Allen seinen Texten liegen komplexe Gedankenkonglomerate zugrunde. Auch den Theaterstücken. Die letzten drei sind in dem ebenfalls neuen Band „Lapidarium“ versammelt. Es sind umfangreiche Textflächen, heterogen, vielgestaltig, Prosapassagen, endlos lange Mono- und Dialoge. Das wirkt unspielbar – und ist es doch: „Reich des Todes“ und „Baracke“ wurden in mehreren großen Häusern in Deutschland und Österreich inszeniert.
Gerade das Ausufernde, Manische des Goetz’schen Theaterschreibens scheint für Dramaturgen eine spannende Herausforderung zu sein. „Reich des Todes“ wurde durch die Anschläge des 11. September 2001 und den Folterskandal in Abu Ghraib motiviert - verschaltet mit NS-Anspielungen, wird es zu einem Stück über das Wesen der Folter.
Einer der wichtigsten Autoren der Gegenwart
„Baracke“ ist als Familienstück konzipiert, es zeigt die Entstehung und das Vergehen der Liebe, was besondere Brisanz dadurch gewinnt, dass die NSU-Terroristen Beate Zschäpe und Uwe Mundlos die fiktiven Eltern innerhalb des Stücks sind. Es gehe, so Goetz selbst, um die „beengende Übernähe der Menschen zueinander“.

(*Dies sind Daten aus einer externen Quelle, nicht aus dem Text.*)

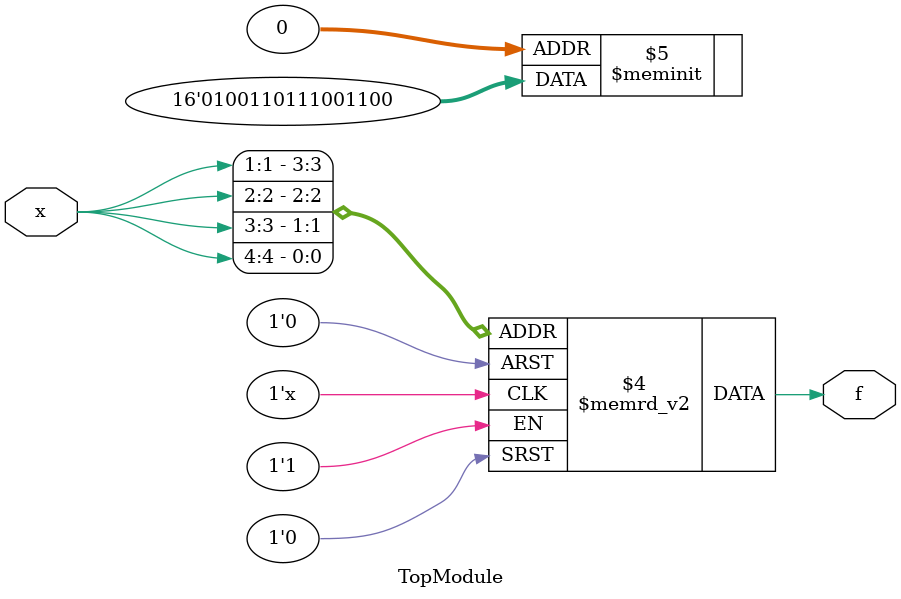
<source format=sv>

module TopModule (
  input [4:1] x,
  output logic f
);
always @(*) begin
    case ({x[1], x[2], x[3], x[4]})
        4'b0000: f = 1'b0; // d -> 0
        4'b0001: f = 1'b0;
        4'b0010: f = 1'b1; // d -> 1
        4'b0011: f = 1'b1;
        4'b0100: f = 1'b0; // d -> 0
        4'b0101: f = 1'b0; // d -> 0
        4'b0110: f = 1'b1; // d -> 1
        4'b0111: f = 1'b1;
        4'b1000: f = 1'b1; // d -> 1
        4'b1001: f = 1'b0;
        4'b1010: f = 1'b1; // d -> 1
        4'b1011: f = 1'b1; // d -> 1
        4'b1100: f = 1'b0; // d -> 0
        4'b1101: f = 1'b0; // d -> 0
        4'b1110: f = 1'b1; // d -> 1
        4'b1111: f = 1'b0; // d -> 0
        default: f = 1'b0;
    endcase
end
endmodule

</source>
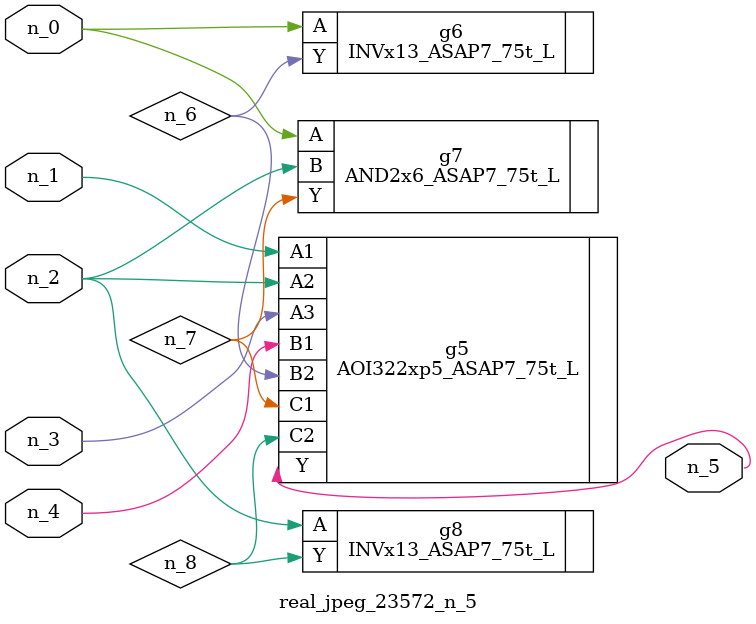
<source format=v>
module real_jpeg_23572_n_5 (n_4, n_0, n_1, n_2, n_3, n_5);

input n_4;
input n_0;
input n_1;
input n_2;
input n_3;

output n_5;

wire n_8;
wire n_6;
wire n_7;

INVx13_ASAP7_75t_L g6 ( 
.A(n_0),
.Y(n_6)
);

AND2x6_ASAP7_75t_L g7 ( 
.A(n_0),
.B(n_2),
.Y(n_7)
);

AOI322xp5_ASAP7_75t_L g5 ( 
.A1(n_1),
.A2(n_2),
.A3(n_3),
.B1(n_4),
.B2(n_6),
.C1(n_7),
.C2(n_8),
.Y(n_5)
);

INVx13_ASAP7_75t_L g8 ( 
.A(n_2),
.Y(n_8)
);


endmodule
</source>
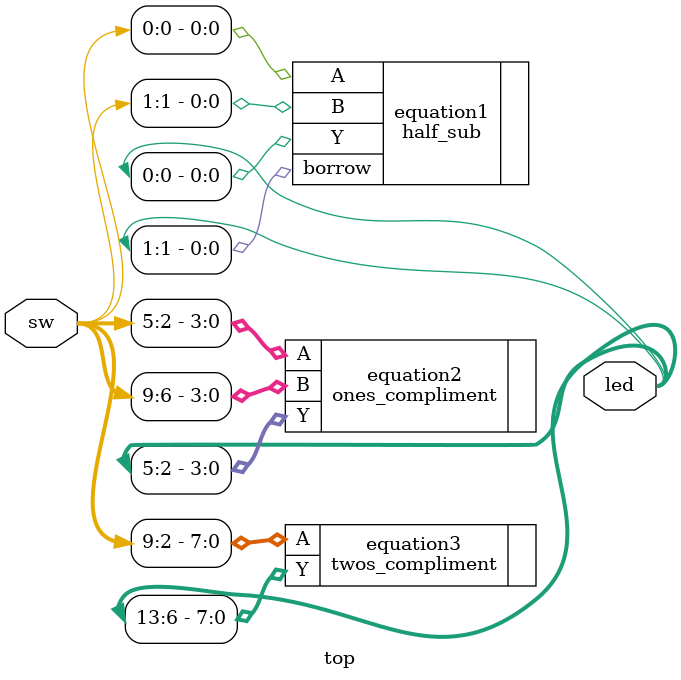
<source format=v>
module top(
    input [9:0]sw,
    output [13:0]led
);

half_sub equation1(
    .A(sw[0]),
    .B(sw[1]),
    .Y(led[0]),
    .borrow(led[1])
);

ones_compliment equation2(
    .A(sw[5:2]),
    .B(sw[9:6]),
    .Y(led[5:2])
);

twos_compliment equation3(
    .A(sw[9:2]),
    .Y(led[13:6])
);
    
endmodule
</source>
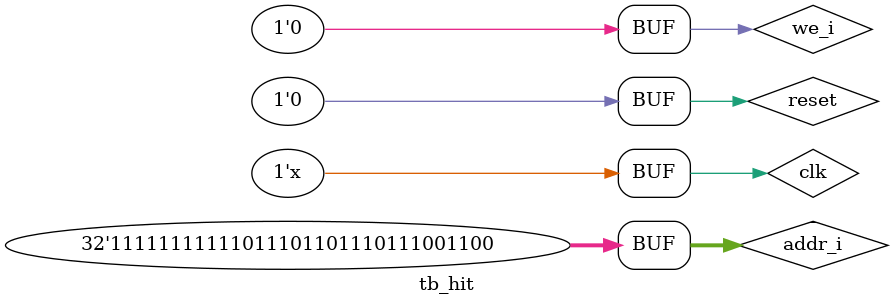
<source format=sv>
`timescale 1ns / 10ps

module tb_hit;

    logic clk;
    logic reset;
    logic [31:0] addr_i;
    logic we_i;
    logic [31:0] data_o;
    logic set_o;
    logic hit_o;
    logic [2:0] set, set_conta;
    // Instancia del módulo module_hit
    module_hit #(
        .largo(7),
        .ancho(32)
    ) uut (
        .clk(clk),
        .reset(reset),
        .addr_i(addr_i),
        .we_i(we_i),
        .data_o(data_o),
        .set_o(set_o),
        .set(set), .set_conta(set_conta),
        .hit_o(hit_o)
    );

    // Generación de señales de prueba
    initial begin
        clk = 0;
        reset = 0;

        // Simular escritura en la caché
        addr_i = 32'hAABBCCDD;
        we_i = 1;
        
        #250 
        
        // Simular lectura en la caché (acertado)
        we_i = 0;       
        addr_i = 32'hAABBCCDD;
        we_i = 0;
        #250;

        // Simular lectura en la caché (fallo)
        addr_i = 32'hFFEEDDCC;
        we_i = 0;
        #250;

    end

    // Generación de señal de reloj
    always begin
        #10 clk = ~clk;
    end

endmodule

</source>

Die Stücke schaffen durch latente Andeutungen auf verschiedenste Themenkomplexe eine immense Bedeutungstiefe und Bodenlosigkeit banalster Gegenstände. Schwierig, ja kryptisch oft, aber enorm anregend. Fern jeder Festlegung. Goetz ist unleugbar einer der wichtigsten deutschen Gegenwartsautoren, vielleicht sogar der wichtigste.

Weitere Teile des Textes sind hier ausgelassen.